> _Problem statement_
Among the entries that follow, some lines contain the word "année". Show all of them.

> _Data_
┄┄┄┄┄┄

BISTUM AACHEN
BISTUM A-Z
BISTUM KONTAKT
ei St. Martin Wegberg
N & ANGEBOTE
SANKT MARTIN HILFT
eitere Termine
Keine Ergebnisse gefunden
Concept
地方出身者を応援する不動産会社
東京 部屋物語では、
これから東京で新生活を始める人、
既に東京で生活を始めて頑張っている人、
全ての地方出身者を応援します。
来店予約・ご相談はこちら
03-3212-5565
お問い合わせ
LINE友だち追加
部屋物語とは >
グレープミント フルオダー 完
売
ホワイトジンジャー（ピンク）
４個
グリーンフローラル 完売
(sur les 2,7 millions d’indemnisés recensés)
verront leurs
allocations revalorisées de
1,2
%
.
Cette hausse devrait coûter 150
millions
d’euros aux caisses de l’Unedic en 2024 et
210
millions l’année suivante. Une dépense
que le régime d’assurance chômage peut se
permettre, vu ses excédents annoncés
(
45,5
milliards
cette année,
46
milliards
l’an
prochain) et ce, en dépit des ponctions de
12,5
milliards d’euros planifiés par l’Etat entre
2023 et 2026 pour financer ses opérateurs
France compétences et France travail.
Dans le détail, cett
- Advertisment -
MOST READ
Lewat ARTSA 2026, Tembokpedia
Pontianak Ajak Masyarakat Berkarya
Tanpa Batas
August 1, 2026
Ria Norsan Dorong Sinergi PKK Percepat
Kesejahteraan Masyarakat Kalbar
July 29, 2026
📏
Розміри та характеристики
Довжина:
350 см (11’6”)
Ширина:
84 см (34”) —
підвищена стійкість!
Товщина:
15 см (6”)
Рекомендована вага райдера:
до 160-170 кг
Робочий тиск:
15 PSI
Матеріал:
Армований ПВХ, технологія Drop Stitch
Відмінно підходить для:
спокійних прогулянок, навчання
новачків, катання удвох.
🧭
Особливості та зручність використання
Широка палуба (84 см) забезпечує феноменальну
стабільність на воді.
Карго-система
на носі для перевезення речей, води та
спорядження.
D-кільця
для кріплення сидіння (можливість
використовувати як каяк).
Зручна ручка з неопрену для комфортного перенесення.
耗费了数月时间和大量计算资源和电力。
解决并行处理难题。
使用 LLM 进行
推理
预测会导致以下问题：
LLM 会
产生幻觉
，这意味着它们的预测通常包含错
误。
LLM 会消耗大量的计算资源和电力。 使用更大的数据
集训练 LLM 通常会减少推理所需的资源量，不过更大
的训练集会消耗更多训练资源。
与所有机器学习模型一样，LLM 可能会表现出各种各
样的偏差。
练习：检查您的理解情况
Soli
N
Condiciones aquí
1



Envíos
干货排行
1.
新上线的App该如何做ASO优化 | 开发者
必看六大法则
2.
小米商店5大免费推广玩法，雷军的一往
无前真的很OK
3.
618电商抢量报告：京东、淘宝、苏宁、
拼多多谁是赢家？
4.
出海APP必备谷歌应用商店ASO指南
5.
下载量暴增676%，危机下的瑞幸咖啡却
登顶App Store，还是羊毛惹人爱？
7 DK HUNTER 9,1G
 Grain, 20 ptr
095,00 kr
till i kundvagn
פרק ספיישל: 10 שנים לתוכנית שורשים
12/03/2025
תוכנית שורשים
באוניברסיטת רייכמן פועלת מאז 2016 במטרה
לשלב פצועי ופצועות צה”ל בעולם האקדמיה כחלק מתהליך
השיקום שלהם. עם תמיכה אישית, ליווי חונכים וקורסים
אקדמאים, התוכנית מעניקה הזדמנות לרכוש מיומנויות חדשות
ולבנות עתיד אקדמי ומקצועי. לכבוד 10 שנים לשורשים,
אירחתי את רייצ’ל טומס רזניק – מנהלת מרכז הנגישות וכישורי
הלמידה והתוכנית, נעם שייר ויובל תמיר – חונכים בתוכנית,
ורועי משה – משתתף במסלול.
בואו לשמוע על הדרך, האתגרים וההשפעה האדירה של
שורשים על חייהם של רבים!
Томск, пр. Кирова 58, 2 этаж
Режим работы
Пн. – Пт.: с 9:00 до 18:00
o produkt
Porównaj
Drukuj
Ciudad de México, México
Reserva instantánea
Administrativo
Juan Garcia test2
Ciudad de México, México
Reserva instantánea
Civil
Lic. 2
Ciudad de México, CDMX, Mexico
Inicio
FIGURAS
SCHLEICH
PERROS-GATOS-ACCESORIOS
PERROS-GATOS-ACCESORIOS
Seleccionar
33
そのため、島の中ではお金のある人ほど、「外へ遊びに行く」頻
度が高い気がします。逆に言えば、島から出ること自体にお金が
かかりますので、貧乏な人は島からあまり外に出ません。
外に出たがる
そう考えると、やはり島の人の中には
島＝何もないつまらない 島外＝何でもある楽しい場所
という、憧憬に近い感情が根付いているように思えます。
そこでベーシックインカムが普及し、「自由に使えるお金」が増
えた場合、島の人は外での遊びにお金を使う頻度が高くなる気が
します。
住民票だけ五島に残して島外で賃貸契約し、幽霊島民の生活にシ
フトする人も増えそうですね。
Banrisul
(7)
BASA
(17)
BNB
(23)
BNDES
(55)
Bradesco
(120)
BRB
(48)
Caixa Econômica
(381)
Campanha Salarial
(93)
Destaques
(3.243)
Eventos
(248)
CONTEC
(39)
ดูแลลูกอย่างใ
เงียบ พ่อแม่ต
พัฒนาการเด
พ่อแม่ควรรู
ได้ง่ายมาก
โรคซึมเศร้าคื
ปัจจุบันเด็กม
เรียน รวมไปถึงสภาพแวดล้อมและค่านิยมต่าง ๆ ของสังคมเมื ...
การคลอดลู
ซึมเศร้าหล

┄┄┄┄┄┄

> _Written answer_
millions l’année suivante. Une dépense
cette année,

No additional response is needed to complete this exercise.